⟨
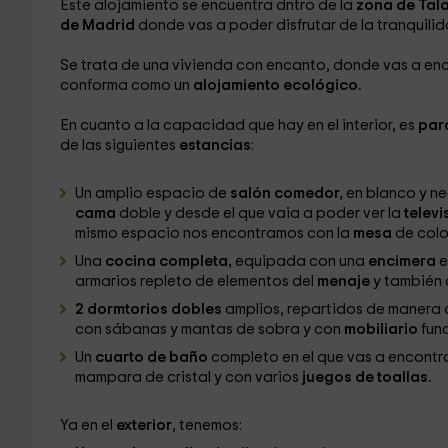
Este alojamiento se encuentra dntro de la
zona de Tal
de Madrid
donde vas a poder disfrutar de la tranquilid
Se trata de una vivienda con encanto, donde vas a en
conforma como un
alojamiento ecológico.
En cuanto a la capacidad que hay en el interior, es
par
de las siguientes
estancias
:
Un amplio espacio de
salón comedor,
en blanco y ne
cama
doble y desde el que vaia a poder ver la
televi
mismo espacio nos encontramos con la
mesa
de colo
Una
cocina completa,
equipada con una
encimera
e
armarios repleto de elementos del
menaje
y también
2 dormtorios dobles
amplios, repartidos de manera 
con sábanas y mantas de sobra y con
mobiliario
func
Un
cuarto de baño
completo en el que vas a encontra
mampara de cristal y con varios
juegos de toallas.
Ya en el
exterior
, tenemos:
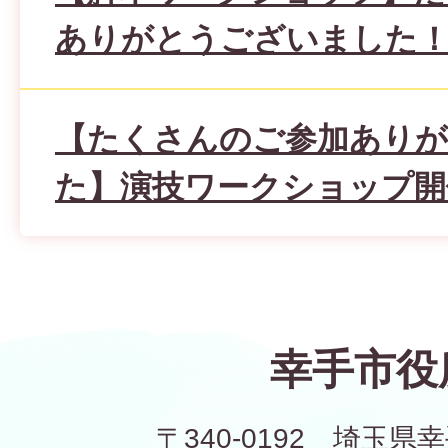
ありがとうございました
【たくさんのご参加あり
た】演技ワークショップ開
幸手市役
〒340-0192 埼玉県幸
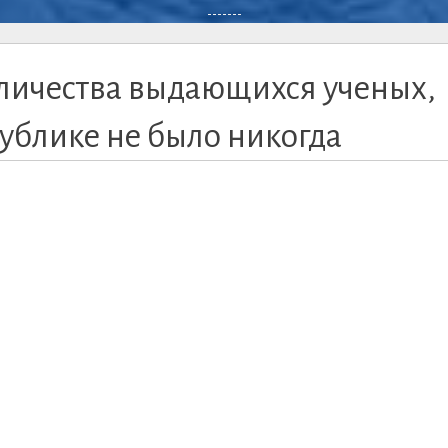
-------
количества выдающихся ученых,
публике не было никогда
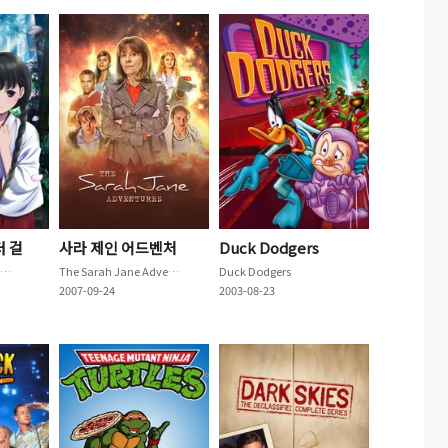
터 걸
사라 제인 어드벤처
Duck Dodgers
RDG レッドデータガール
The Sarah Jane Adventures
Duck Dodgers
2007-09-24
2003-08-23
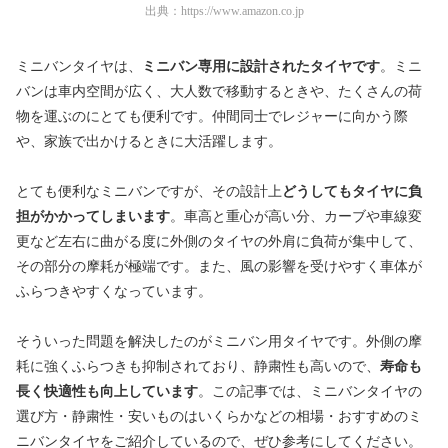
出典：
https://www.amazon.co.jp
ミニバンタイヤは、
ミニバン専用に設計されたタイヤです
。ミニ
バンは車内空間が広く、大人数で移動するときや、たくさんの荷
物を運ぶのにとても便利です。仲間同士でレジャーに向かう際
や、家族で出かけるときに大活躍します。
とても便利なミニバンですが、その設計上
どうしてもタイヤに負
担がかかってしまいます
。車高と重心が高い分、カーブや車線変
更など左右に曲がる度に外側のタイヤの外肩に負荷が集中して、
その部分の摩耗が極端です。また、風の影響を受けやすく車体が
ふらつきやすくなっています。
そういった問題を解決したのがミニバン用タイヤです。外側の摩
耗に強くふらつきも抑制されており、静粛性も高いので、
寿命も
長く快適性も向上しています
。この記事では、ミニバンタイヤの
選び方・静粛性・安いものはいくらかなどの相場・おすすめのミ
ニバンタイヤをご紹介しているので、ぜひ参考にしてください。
⟩
Within the records, the lines containing the string "espacio" are to be counted and their number given without comment.

Solution for this task: 2